== TASK TO COMPLETE ==
Rewrite the text of all the entries below with every "Economics" replaced by "Studies" and everything else left unchanged. Leave the pictures out of your answer.

Start of SUPPLIED DATA

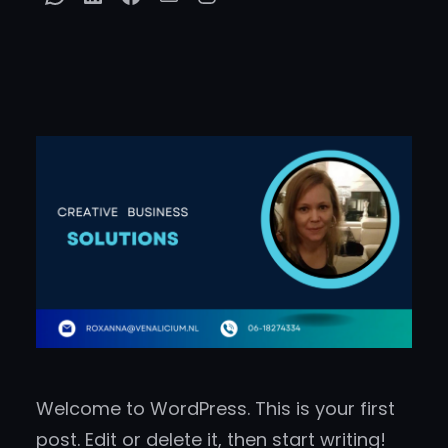
Welcome to WordPress. This is your first
post. Edit or delete it, then start writing!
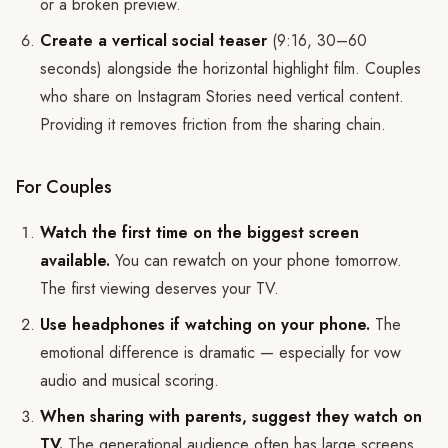
or a broken preview.
Create a vertical social teaser
(9:16, 30–60
seconds) alongside the horizontal highlight film. Couples
who share on Instagram Stories need vertical content.
Providing it removes friction from the sharing chain.
For Couples
Watch the first time on the biggest screen
available.
You can rewatch on your phone tomorrow.
The first viewing deserves your TV.
Use headphones if watching on your phone.
The
emotional difference is dramatic — especially for vow
audio and musical scoring.
When sharing with parents, suggest they watch on
TV.
The generational audience often has large screens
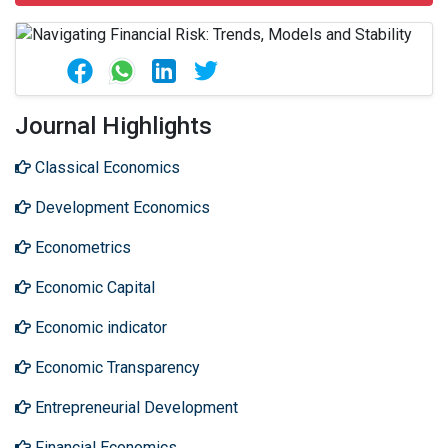
Journal Highlights
Classical Economics
Development Economics
Econometrics
Economic Capital
Economic indicator
Economic Transparency
Entrepreneurial Development
Financial Economics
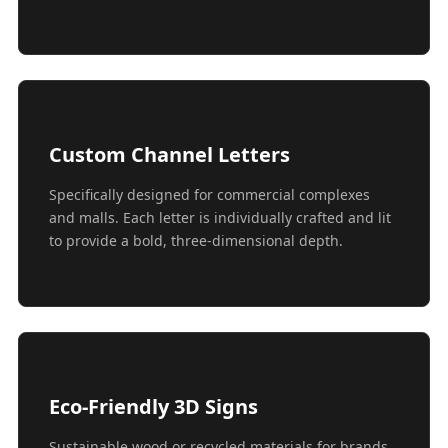
Custom Channel Letters
Specifically designed for commercial complexes
and malls. Each letter is individually crafted and lit
to provide a bold, three-dimensional depth.
Eco-Friendly 3D Signs
Sustainable wood or recycled materials for brands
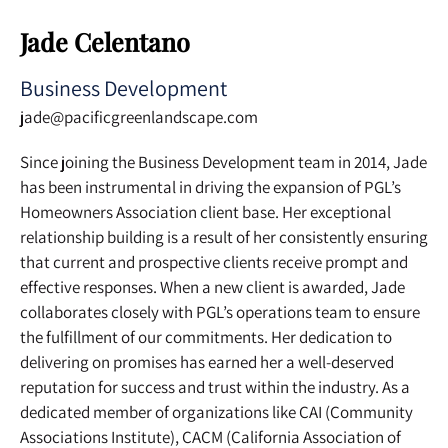
Jade Celentano
Business Development
jade@pacificgreenlandscape.com
Since joining the Business Development team in 2014, Jade
has been instrumental in driving the expansion of PGL’s
Homeowners Association client base. Her exceptional
relationship building is a result of her consistently ensuring
that current and prospective clients receive prompt and
effective responses. When a new client is awarded, Jade
collaborates closely with PGL’s operations team to ensure
the fulfillment of our commitments. Her dedication to
delivering on promises has earned her a well-deserved
reputation for success and trust within the industry. As a
dedicated member of organizations like CAI (Community
Associations Institute), CACM (California Association of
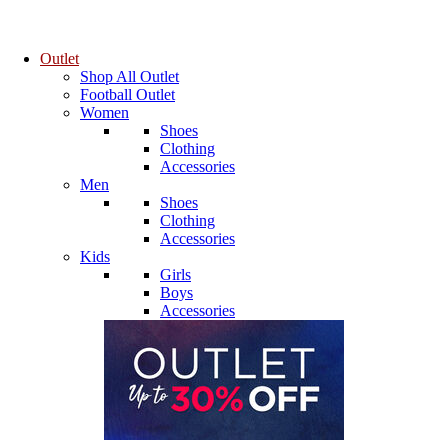
Outlet
Shop All Outlet
Football Outlet
Women
Shoes
Clothing
Accessories
Men
Shoes
Clothing
Accessories
Kids
Girls
Boys
Accessories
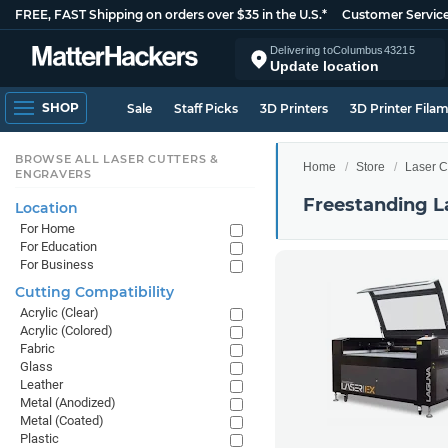
FREE, FAST Shipping on orders over $35 in the U.S.*
Customer Servic
Delivering to
Columbus
43215
Update location
SHOP
Sale
Staff Picks
3D Printers
3D Printer Fila
BROWSE ALL LASER CUTTERS &
Home
Store
Laser C
ENGRAVERS
Freestanding L
Location
For Home
For Education
For Business
Cutting Compatibility
Acrylic (Clear)
Acrylic (Colored)
Fabric
Glass
Leather
Metal (Anodized)
Metal (Coated)
Plastic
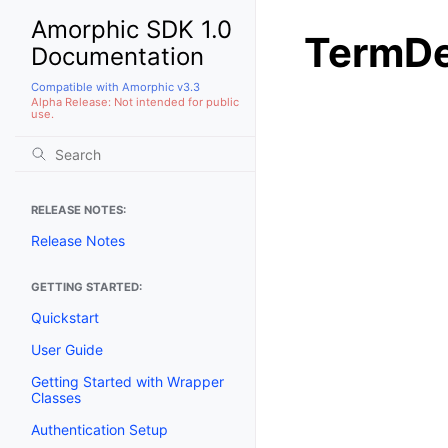
Amorphic SDK 1.0
TermDe
Documentation
Compatible with Amorphic v3.3
Alpha Release: Not intended for public
use.
RELEASE NOTES:
Release Notes
GETTING STARTED:
Quickstart
User Guide
Getting Started with Wrapper
Classes
Authentication Setup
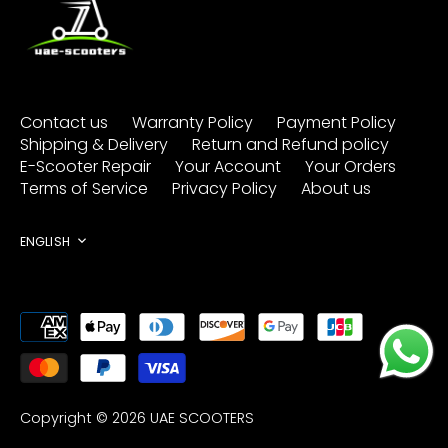
Contact us
Warranty Policy
Payment Policy
Shipping & Delivery
Return and Refund policy
E-Scooter Repair
Your Account
Your Orders
Terms of Service
Privacy Policy
About us
Language
ENGLISH
Copyright © 2026
UAE SCOOTERS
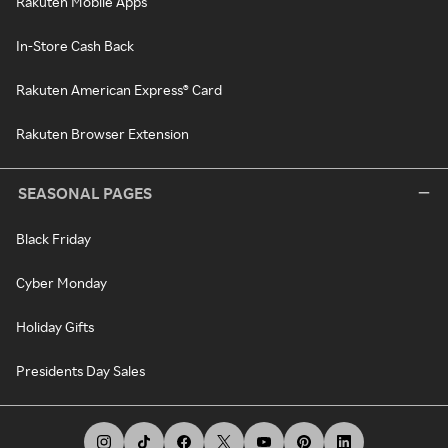
Rakuten Mobile Apps
In-Store Cash Back
Rakuten American Express® Card
Rakuten Browser Extension
SEASONAL PAGES
Black Friday
Cyber Monday
Holiday Gifts
Presidents Day Sales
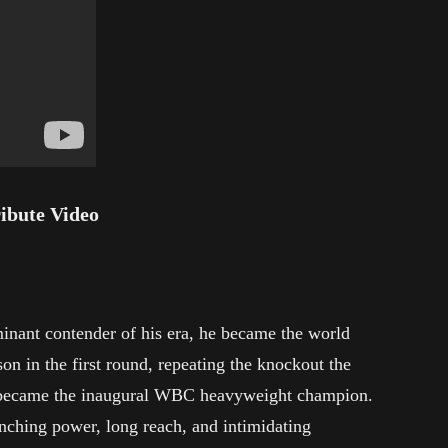
ribute Video
nant contender of his era, he became the world
n in the first round, repeating the knockout the
also became the inaugural WBC heavyweight champion.
nching power, long reach, and intimidating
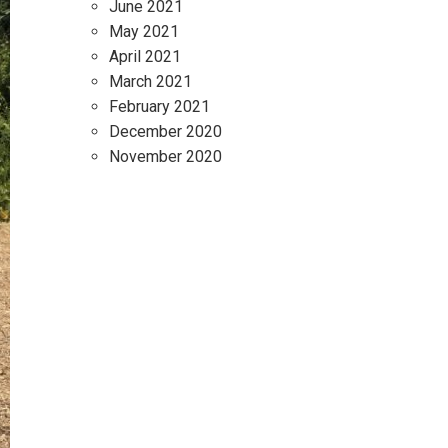
June 2021
May 2021
April 2021
March 2021
February 2021
December 2020
November 2020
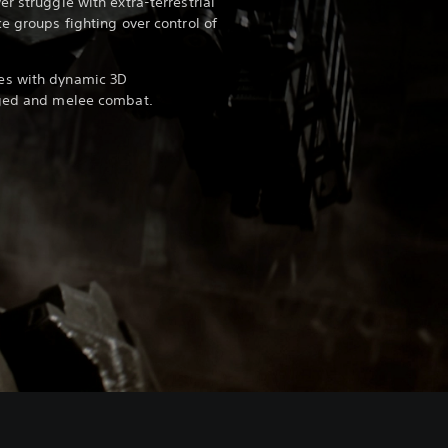
r struggle with extra-terrestrial
e groups fighting over control of
es with dynamic 3D
nged and melee combat.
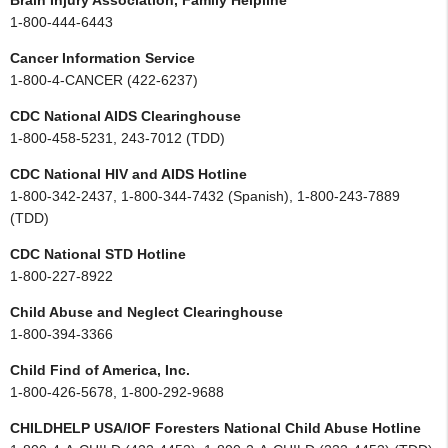
Brain Injury Association, Family Helpline
1-800-444-6443
Cancer Information Service
1-800-4-CANCER (422-6237)
CDC National AIDS Clearinghouse
1-800-458-5231, 243-7012 (TDD)
CDC National HIV and AIDS Hotline
1-800-342-2437, 1-800-344-7432 (Spanish), 1-800-243-7889
(TDD)
CDC National STD Hotline
1-800-227-8922
Child Abuse and Neglect Clearinghouse
1-800-394-3366
Child Find of America, Inc.
1-800-426-5678, 1-800-292-9688
CHILDHELP USA/IOF Foresters National Child Abuse Hotline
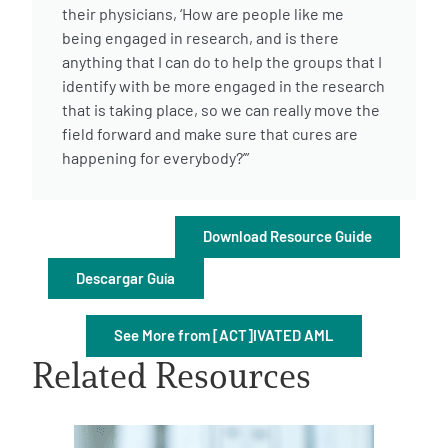
their physicians, ‘How are people like me
being engaged in research, and is there
anything that I can do to help the groups that I
identify with be more engaged in the research
that is taking place, so we can really move the
field forward and make sure that cures are
A
A
English
A
happening for everybody?’”
Download Resource Guide
Descargar Guía
See More from [ACT]IVATED AML
Related Resources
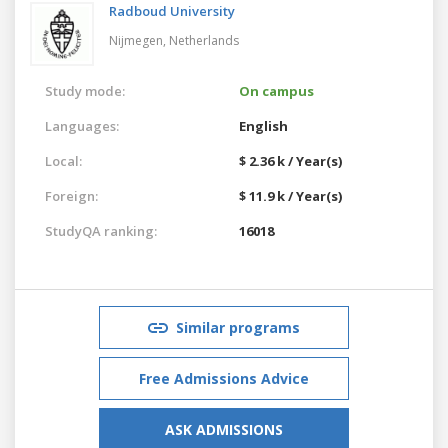
Radboud University
Nijmegen,
Netherlands
Study mode:
On campus
Languages:
English
Local:
$ 2.36 k / Year(s)
Foreign:
$ 11.9 k / Year(s)
StudyQA ranking:
16018
Similar programs
Free Admissions Advice
ASK ADMISSIONS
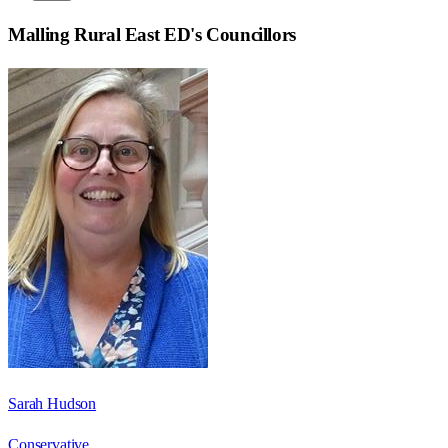
Malling Rural East ED
's Councillors
Sarah Hudson
Conservative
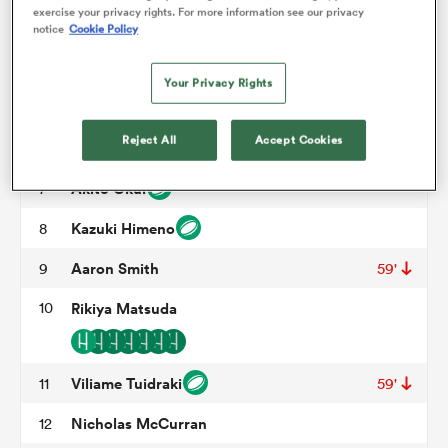
exercise your privacy rights. For more information see our privacy
Hamdahn Tuipulotu
3
58'
notice
Cookie Policy
omen
Hingano Lolohea
4
52'
Your Privacy Rights
Lourens Erasmus
5
 Mako
Reject All
Accept Cookies
Keito Aoki
6
62'
Akito Okui
7
omen
Kazuki Himeno
8
Aaron Smith
9
59'
aland
10
Rikiya Matsuda
Viliame Tuidraki
11
59'
ato
Nicholas McCurran
12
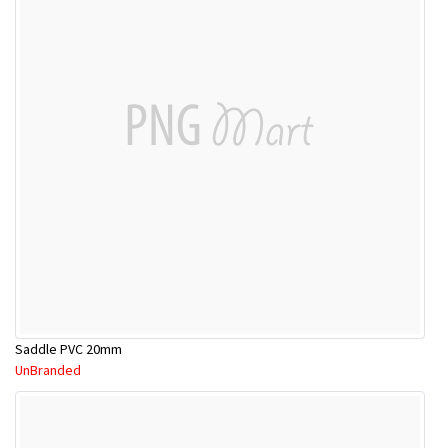
Saddle PVC 20mm
UnBranded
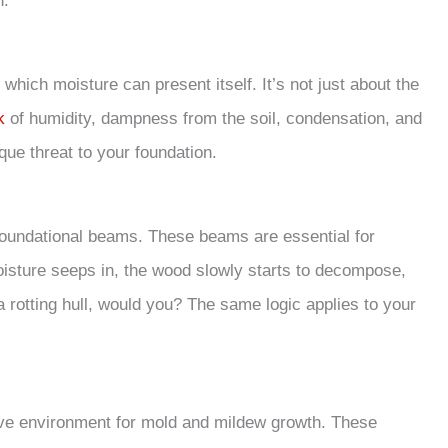
n.
n which moisture can present itself. It’s not just about the
k
of humidity, dampness from the soil, condensation, and
ue threat to your foundation.
foundational beams. These beams are essential for
moisture seeps in, the wood slowly starts to decompose,
 a rotting hull, would you? The same logic applies to your
cive environment for mold and mildew growth. These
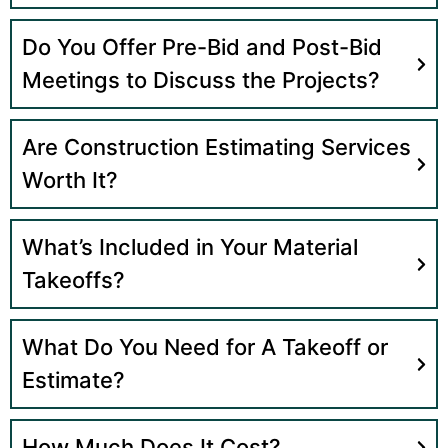
Do You Offer Pre-Bid and Post-Bid
Meetings to Discuss the Projects?
Are Construction Estimating Services
Worth It?
What’s Included in Your Material
Takeoffs?
What Do You Need for A Takeoff or
Estimate?
How Much Does It Cost?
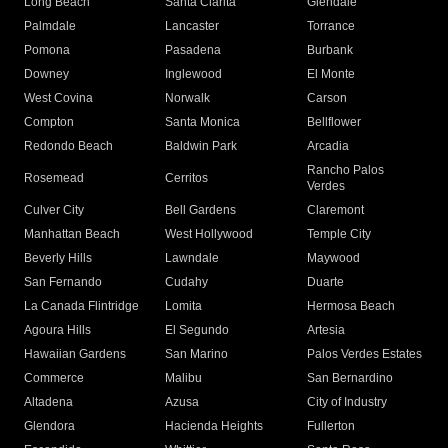
Long Beach
Santa Clarita
Glendale
Palmdale
Lancaster
Torrance
Pomona
Pasadena
Burbank
Downey
Inglewood
El Monte
West Covina
Norwalk
Carson
Compton
Santa Monica
Bellflower
Redondo Beach
Baldwin Park
Arcadia
Rancho Palos
Rosemead
Cerritos
Verdes
Culver City
Bell Gardens
Claremont
Manhattan Beach
West Hollywood
Temple City
Beverly Hills
Lawndale
Maywood
San Fernando
Cudahy
Duarte
La Canada Flintridge
Lomita
Hermosa Beach
Agoura Hills
El Segundo
Artesia
Hawaiian Gardens
San Marino
Palos Verdes Estates
Commerce
Malibu
San Bernardino
Altadena
Azusa
City of Industry
Glendora
Hacienda Heights
Fullerton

End of SUPPLIED DATA

== RESPONSE BELOW ==
Welcome to WordPress. This is your first
post. Edit or delete it, then start writing!
or a broken preview.
Create a vertical social teaser
(9:16, 30–60
seconds) alongside the horizontal highlight film. Couples
who share on Instagram Stories need vertical content.
Providing it removes friction from the sharing chain.
For Couples
Watch the first time on the biggest screen
available.
You can rewatch on your phone tomorrow.
The first viewing deserves your TV.
Use headphones if watching on your phone.
The
emotional difference is dramatic — especially for vow
audio and musical scoring.
When sharing with parents, suggest they watch on
TV.
The generational audience often has large screens
Journal Highlights
Classical Studies
Development Studies
Econometrics
Economic Capital
Economic indicator
Economic Transparency
Entrepreneurial Development
Financial Studies
Custom Channel Letters
Specifically designed for commercial complexes
and malls. Each letter is individually crafted and lit
to provide a bold, three-dimensional depth.
Eco-Friendly 3D Signs
Sustainable wood or recycled materials for brands
Jade Celentano
Business Development
jade@pacificgreenlandscape.com
Since joining the Business Development team in 2014, Jade
has been instrumental in driving the expansion of PGL’s
Homeowners Association client base. Her exceptional
relationship building is a result of her consistently ensuring
that current and prospective clients receive prompt and
effective responses. When a new client is awarded, Jade
collaborates closely with PGL’s operations team to ensure
the fulfillment of our commitments. Her dedication to
delivering on promises has earned her a well-deserved
reputation for success and trust within the industry. As a
dedicated member of organizations like CAI (Community
Associations Institute), CACM (California Association of
Outlet
Shop All Outlet
Football Outlet
Women
Shoes
Clothing
Accessories
Men
Shoes
Clothing
Accessories
Kids
Girls
Boys
Accessories
FREE, FAST Shipping on orders over $35 in the U.S.*
Customer Servic
Delivering to
Columbus
43215
Update location
SHOP
Sale
Staff Picks
3D Printers
3D Printer Fila
BROWSE ALL LASER CUTTERS &
Home
Store
Laser C
ENGRAVERS
Freestanding L
Location
For Home
For Education
For Business
Cutting Compatibility
Acrylic (Clear)
Acrylic (Colored)
Fabric
Glass
Leather
Metal (Anodized)
Metal (Coated)
Plastic
Amorphic SDK 1.0
TermDe
Documentation
Compatible with Amorphic v3.3
Alpha Release: Not intended for public
use.
RELEASE NOTES:
Release Notes
GETTING STARTED:
Quickstart
User Guide
Getting Started with Wrapper
Classes
Authentication Setup
Contact us
Warranty Policy
Payment Policy
Shipping & Delivery
Return and Refund policy
E-Scooter Repair
Your Account
Your Orders
Terms of Service
Privacy Policy
About us
Language
ENGLISH
Copyright © 2026
UAE SCOOTERS
Rakuten Mobile Apps
In-Store Cash Back
Rakuten American Express® Card
Rakuten Browser Extension
SEASONAL PAGES
Black Friday
Cyber Monday
Holiday Gifts
Presidents Day Sales
ribute Video
nant contender of his era, he became the world
n in the first round, repeating the knockout the
also became the inaugural WBC heavyweight champion.
nching power, long reach, and intimidating
June 2021
May 2021
April 2021
March 2021
February 2021
December 2020
November 2020
r struggle with extra-terrestrial
e groups fighting over control of
es with dynamic 3D
nged and melee combat.
Brain Injury Association, Family Helpline
1-800-444-6443
Cancer Information Service
1-800-4-CANCER (422-6237)
CDC National AIDS Clearinghouse
1-800-458-5231, 243-7012 (TDD)
CDC National HIV and AIDS Hotline
1-800-342-2437, 1-800-344-7432 (Spanish), 1-800-243-7889
(TDD)
CDC National STD Hotline
1-800-227-8922
Child Abuse and Neglect Clearinghouse
1-800-394-3366
Child Find of America, Inc.
1-800-426-5678, 1-800-292-9688
CHILDHELP USA/IOF Foresters National Child Abuse Hotline
their physicians, ‘How are people like me
being engaged in research, and is there
anything that I can do to help the groups that I
identify with be more engaged in the research
that is taking place, so we can really move the
field forward and make sure that cures are
A
A
English
A
happening for everybody?’”
Download Resource Guide
Descargar Guía
See More from [ACT]IVATED AML
Related Resources
Radboud University
Nijmegen,
Netherlands
Study mode:
On campus
Languages:
English
Local:
$ 2.36 k / Year(s)
Foreign:
$ 11.9 k / Year(s)
StudyQA ranking:
16018
Similar programs
Free Admissions Advice
ASK ADMISSIONS
Malling Rural East ED
's Councillors
Sarah Hudson
Conservative
exercise your privacy rights. For more information see our privacy
Hamdahn Tuipulotu
3
58'
notice
Cookie Policy
omen
Hingano Lolohea
4
52'
Your Privacy Rights
Lourens Erasmus
5
 Mako
Reject All
Accept Cookies
Keito Aoki
6
62'
Akito Okui
7
omen
Kazuki Himeno
8
Aaron Smith
9
59'
aland
10
Rikiya Matsuda
Viliame Tuidraki
11
59'
ato
Nicholas McCurran
12
Saddle PVC 20mm
UnBranded
n.
n which moisture can present itself. It’s not just about the
k
of humidity, dampness from the soil, condensation, and
ue threat to your foundation.
foundational beams. These beams are essential for
moisture seeps in, the wood slowly starts to decompose,
 a rotting hull, would you? The same logic applies to your
cive environment for mold and mildew growth. These
Do You Offer Pre-Bid and Post-Bid
Meetings to Discuss the Projects?
Are Construction Estimating Services
Worth It?
What’s Included in Your Material
Takeoffs?
What Do You Need for A Takeoff or
Estimate?
How Much Does It Cost?
Long Beach
Santa Clarita
Glendale
Palmdale
Lancaster
Torrance
Pomona
Pasadena
Burbank
Downey
Inglewood
El Monte
West Covina
Norwalk
Carson
Compton
Santa Monica
Bellflower
Redondo Beach
Baldwin Park
Arcadia
Rancho Palos
Rosemead
Cerritos
Verdes
Culver City
Bell Gardens
Claremont
Manhattan Beach
West Hollywood
Temple City
Beverly Hills
Lawndale
Maywood
San Fernando
Cudahy
Duarte
La Canada Flintridge
Lomita
Hermosa Beach
Agoura Hills
El Segundo
Artesia
Hawaiian Gardens
San Marino
Palos Verdes Estates
Commerce
Malibu
San Bernardino
Altadena
Azusa
City of Industry
Glendora
Hacienda Heights
Fullerton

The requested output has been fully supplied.